It's 57 degrees out right now, and I looked out the window a few minutes ago to see...snow! Odd, thought I: it's awfully warm. So I took a better look, and sure enough, white stuff was falling very lazily from the heavens. Really gently falling, like the first few flakes of what will become a Storm To Remember. And I've seen 50-degree temperature drops in a single day, so I don't know, maybe it is snowing.
But the sky is crystal clear.
So I went downstairs, opened the door, and confirmed what I'd already begun to suspect since standing up: fire. And fire in this neighborhood almost always comes from the same source. After standing on the porch just long enough to tarnish the smell of my clothes, I ran up to the attic room and peered out to the southwest, where to my utter lack of astonishment, I saw the perpetrators throwing their trash on a fire whose flames easily reached 6' to 8' in the air.
Now, we all generally accept that fire is pretty much the mortal enemy of civilization, more so than floods, snow, or any other major element.

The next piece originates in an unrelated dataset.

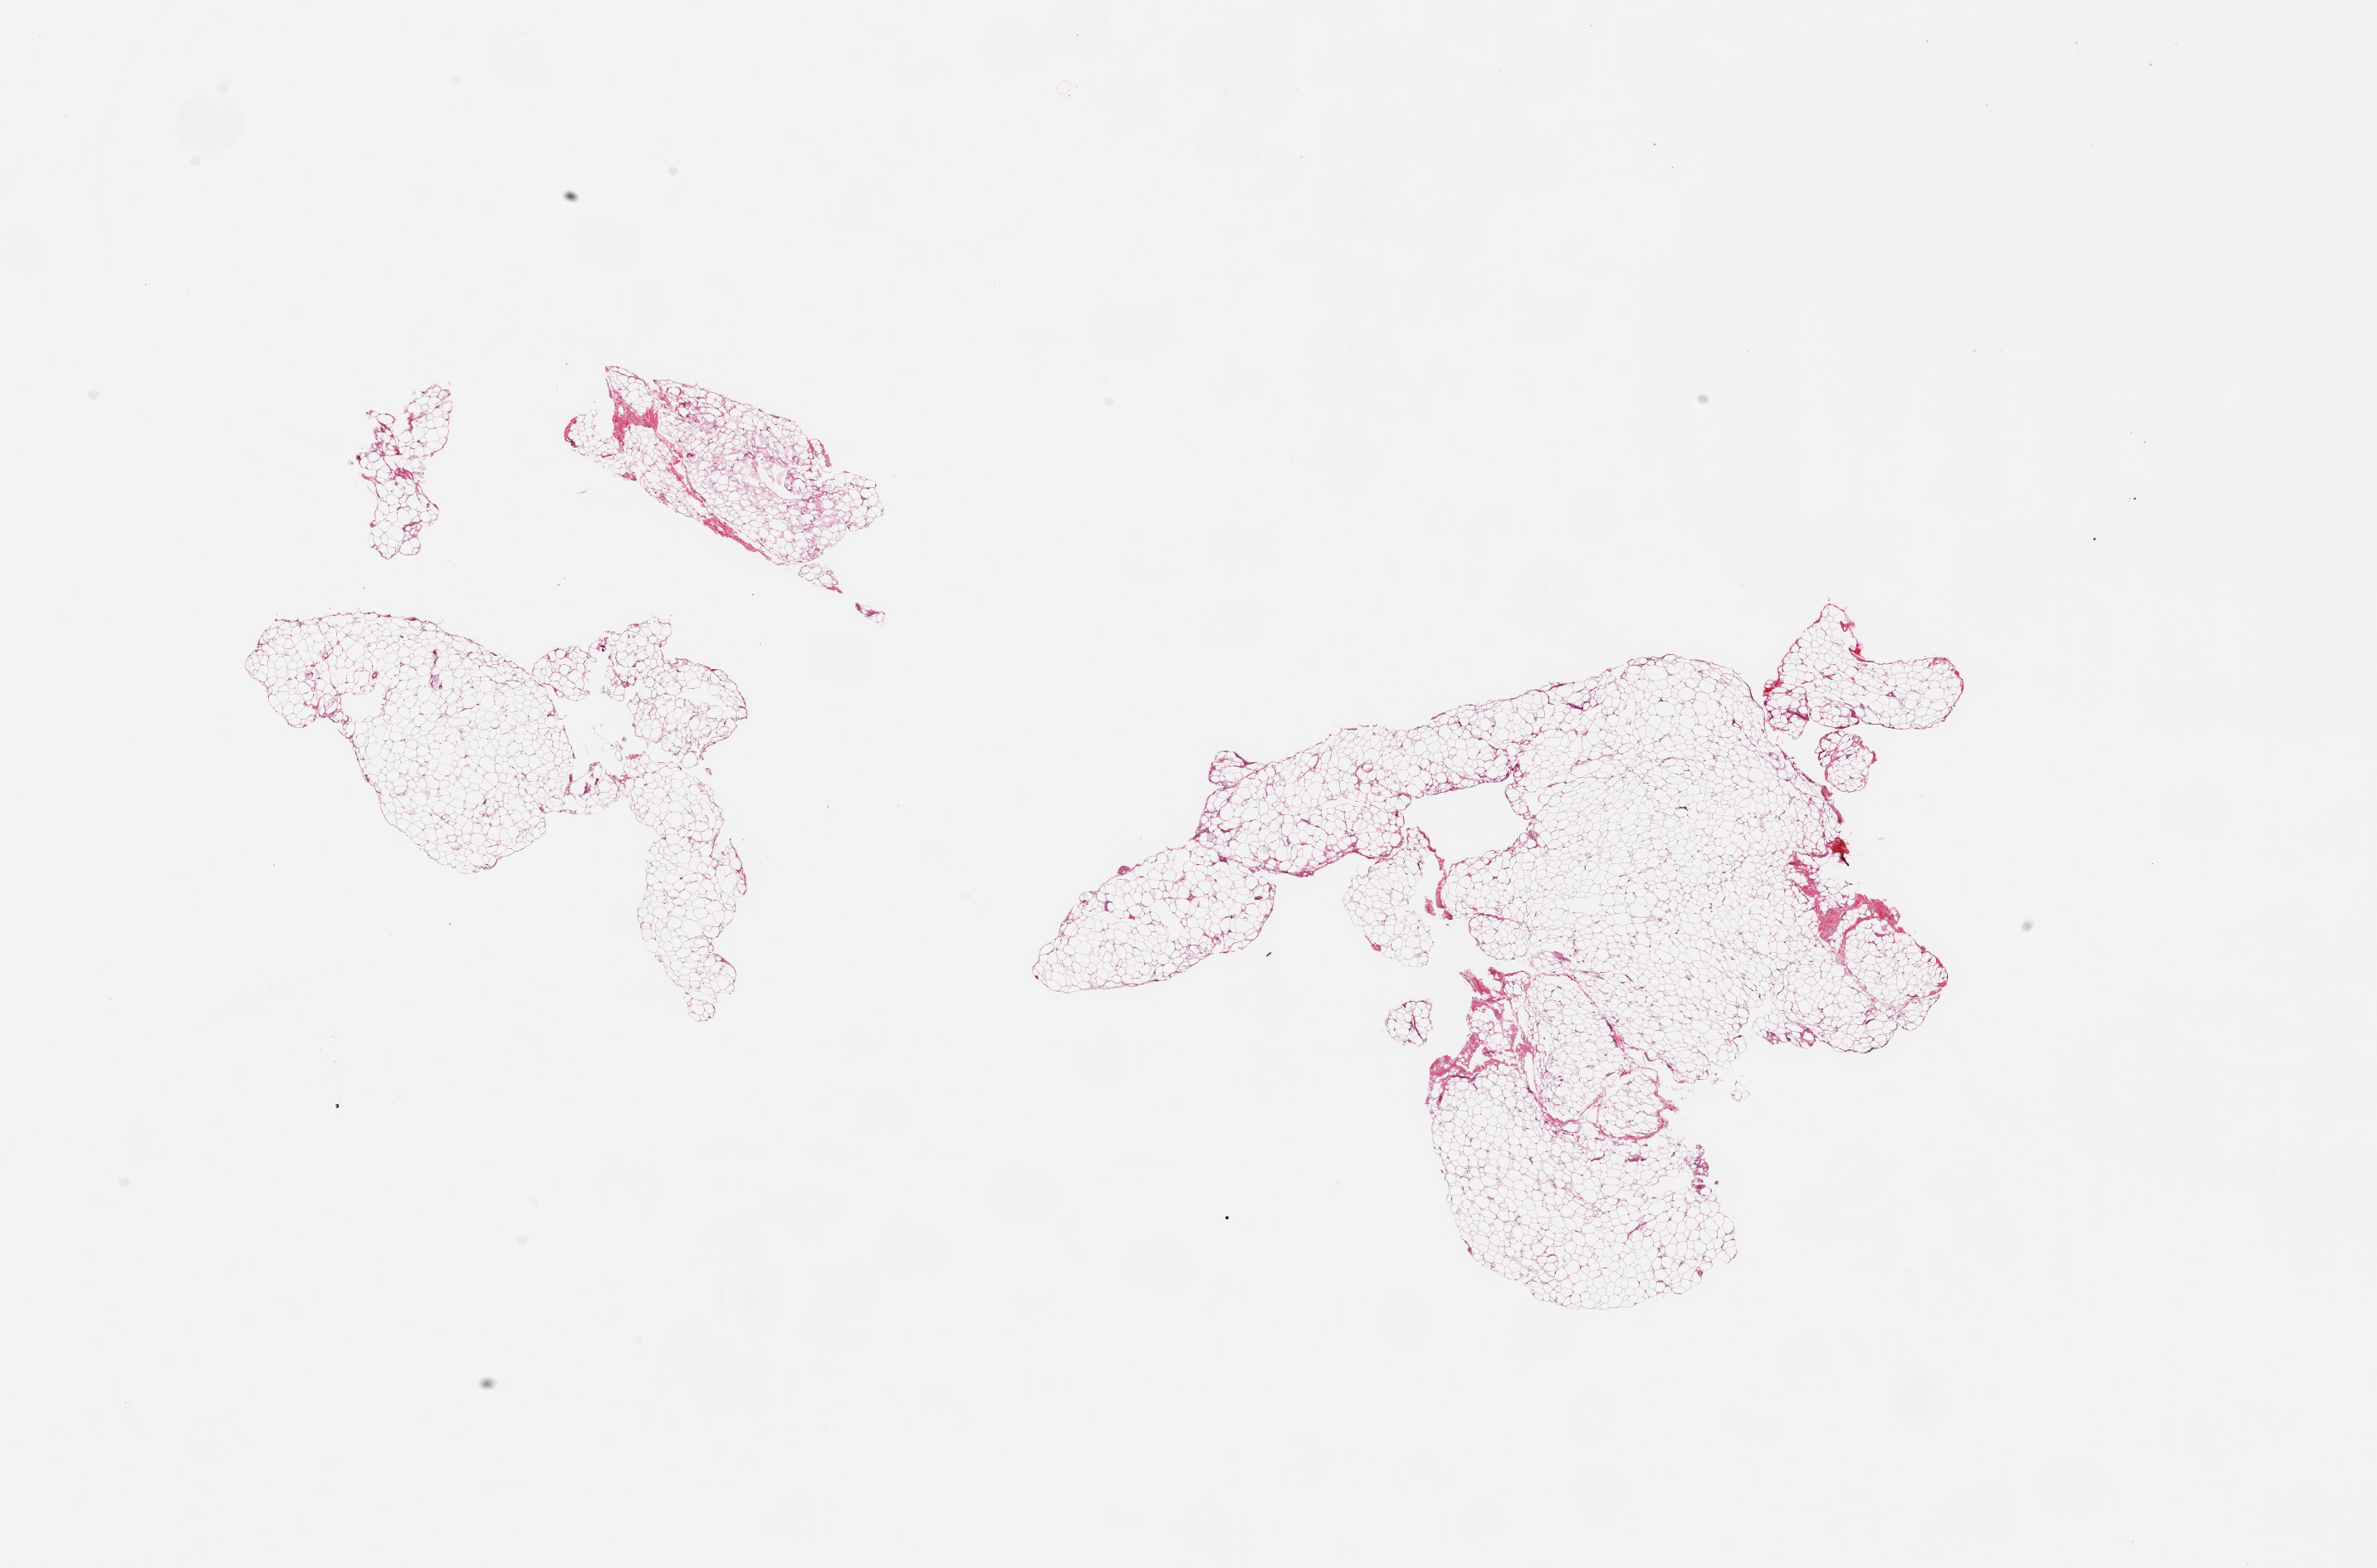
Digitized haematoxylin and eosin-stained section — low-resolution overview of the scanned area, about 22.6 x 14.9 mm (acquisition: 20x scan), PAXgene-fixed, paraffin-embedded tissue, target tissue: adipose tissue, tissue donor sample. Male donor.
- review note (as recorded): 2 pieces, trace fascia <5% tissue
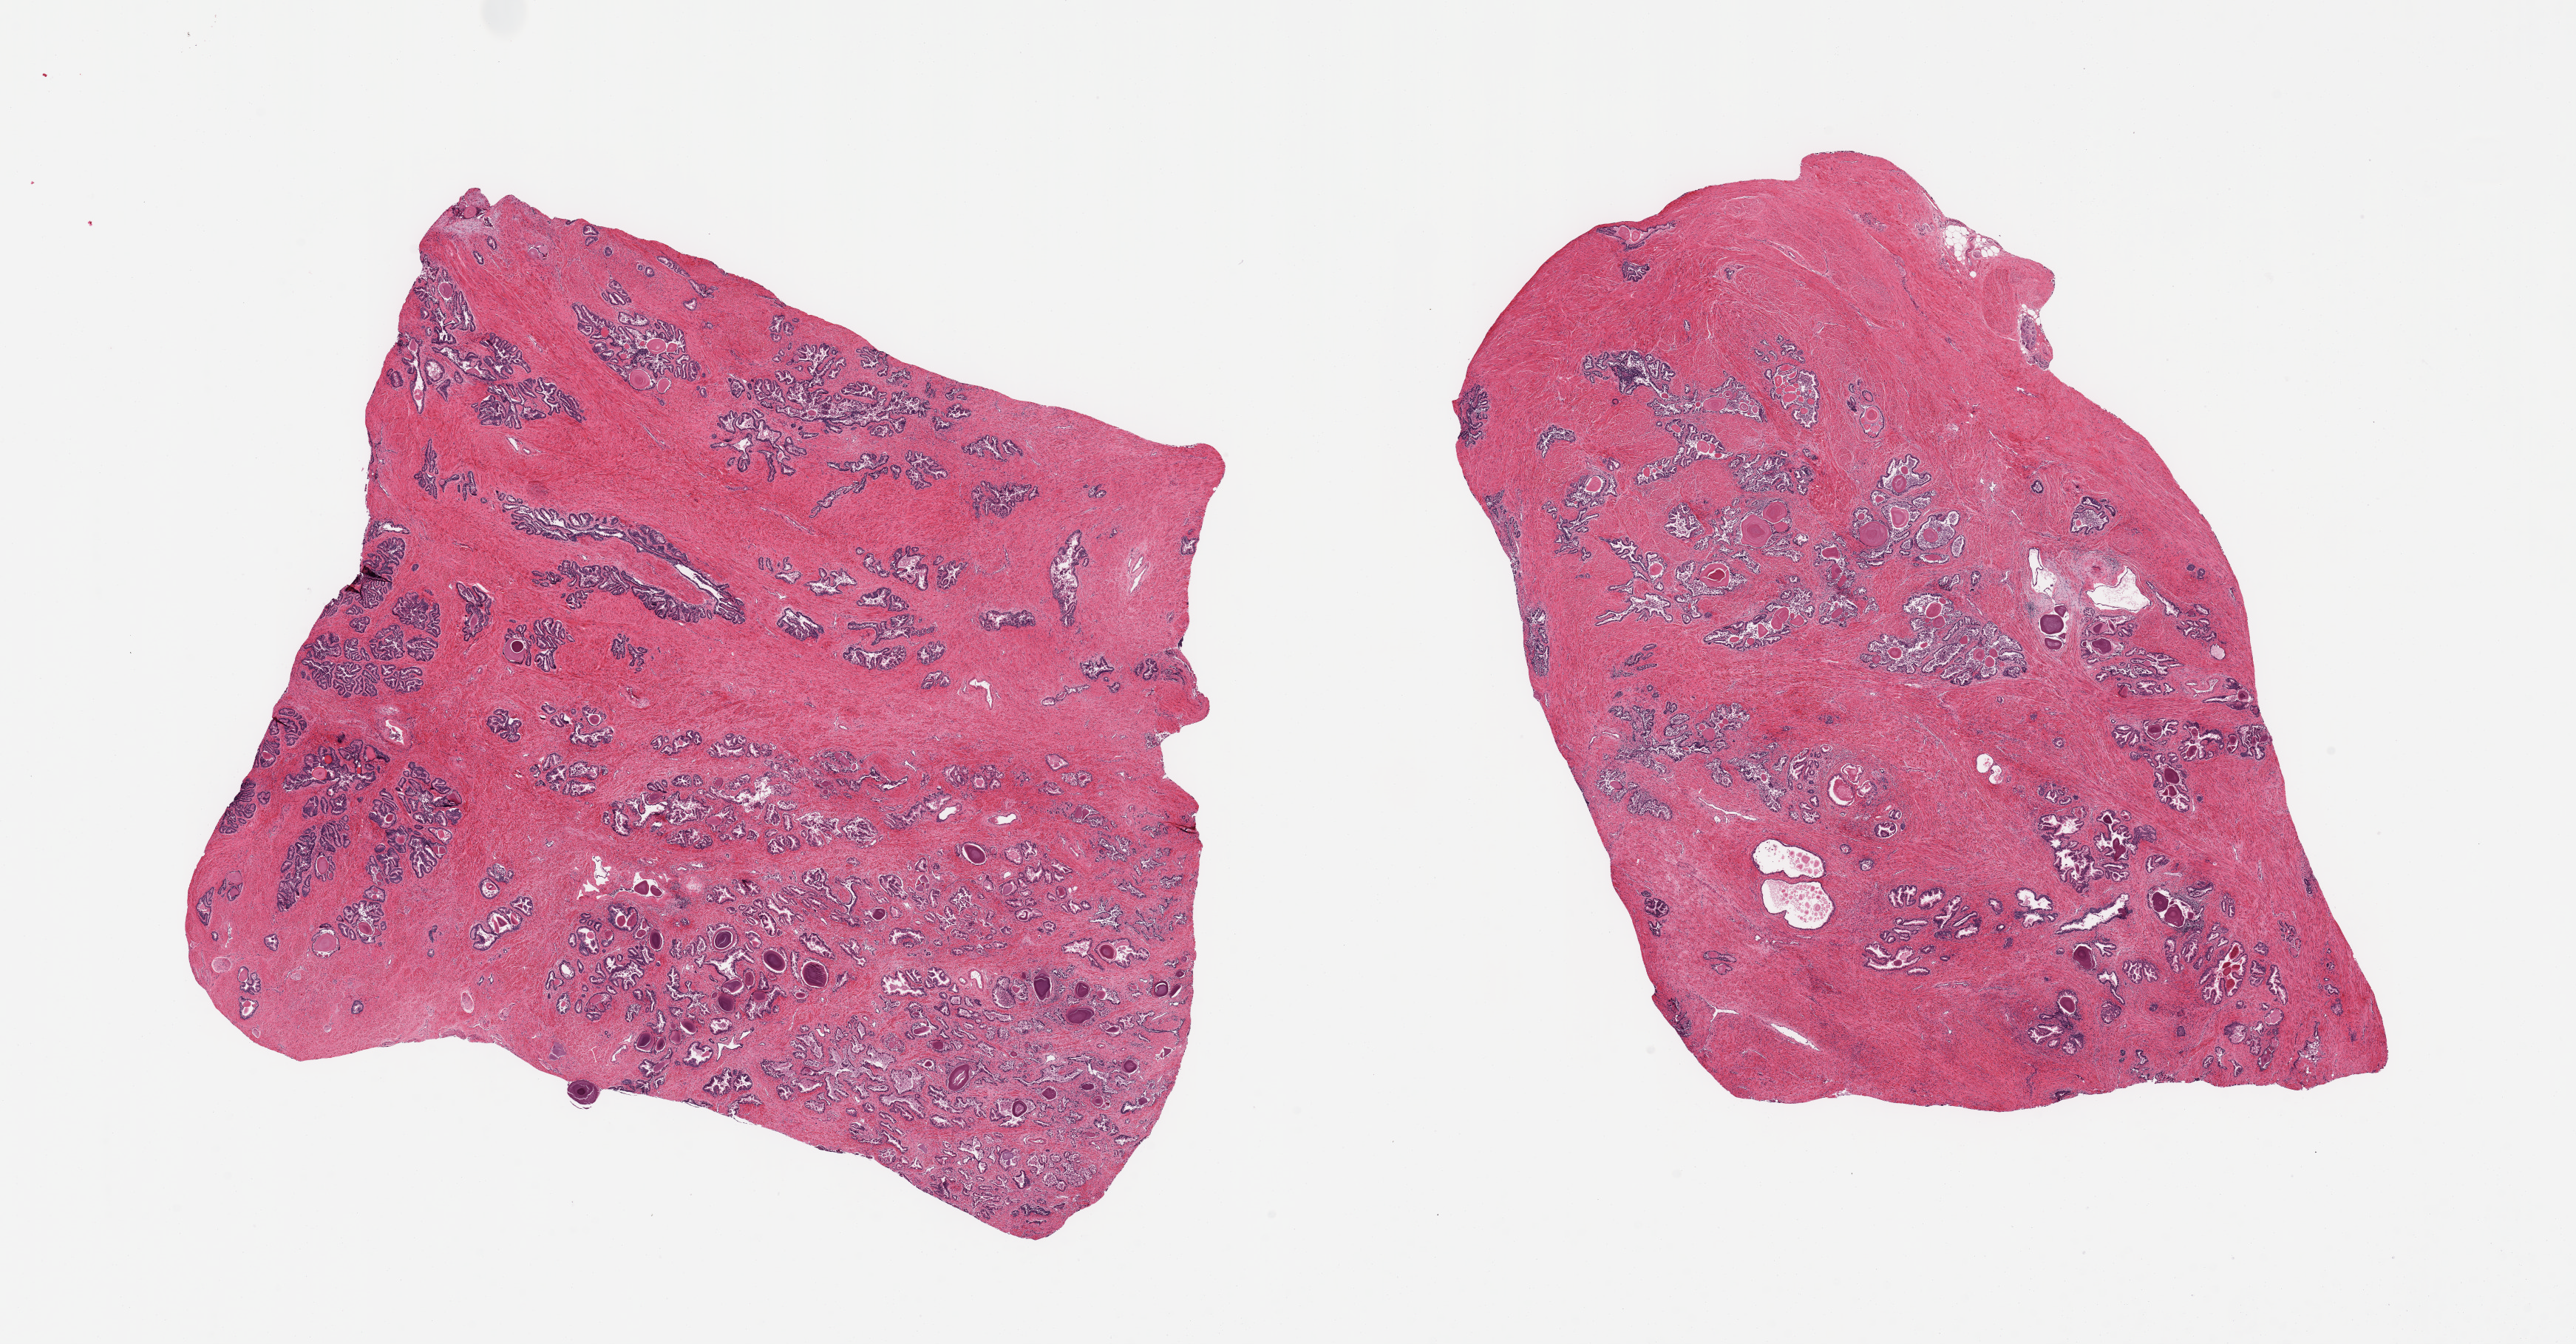
Digitized H&E-stained section — a low-resolution overview of the entire scanned area, about 27.6 x 14.4 mm (slide scanned at 20x); PAXgene-fixed paraffin-embedded (PFPE) section; sampled site (target tissue): prostate; tissue donor sample. Donor: male.
Reviewer comment on this tissue sample: 2 pieces; glands moderately autolyzed; stroma well preserved.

Fire destroys without discrimination, and leaves NOTHING in its wake. So I did what I've done numerous times before: I called the police.
When I explained that these wondrous folks were disposing of their trash on the pyre, the operator didn't pause a second before saying "I'll send the fire department." Burning trash is a big no-no in Henrico County.
Seeing as how this is probably the 4th or 5th time I've had to get the fire department dispatched to that house, the owners have become clever. The truck showed up, I pointed them around the corner to the fire, and the folks doing the burning said they were "cooking". Turns out if you have food and say you're cooking, you can burn all day long without consequence. As long as your trash isn't sitting in a big pile right next to the fire.
So my neighbors are cooking cardboard boxes for dinner tonight. I wonder if I'll get an invitation.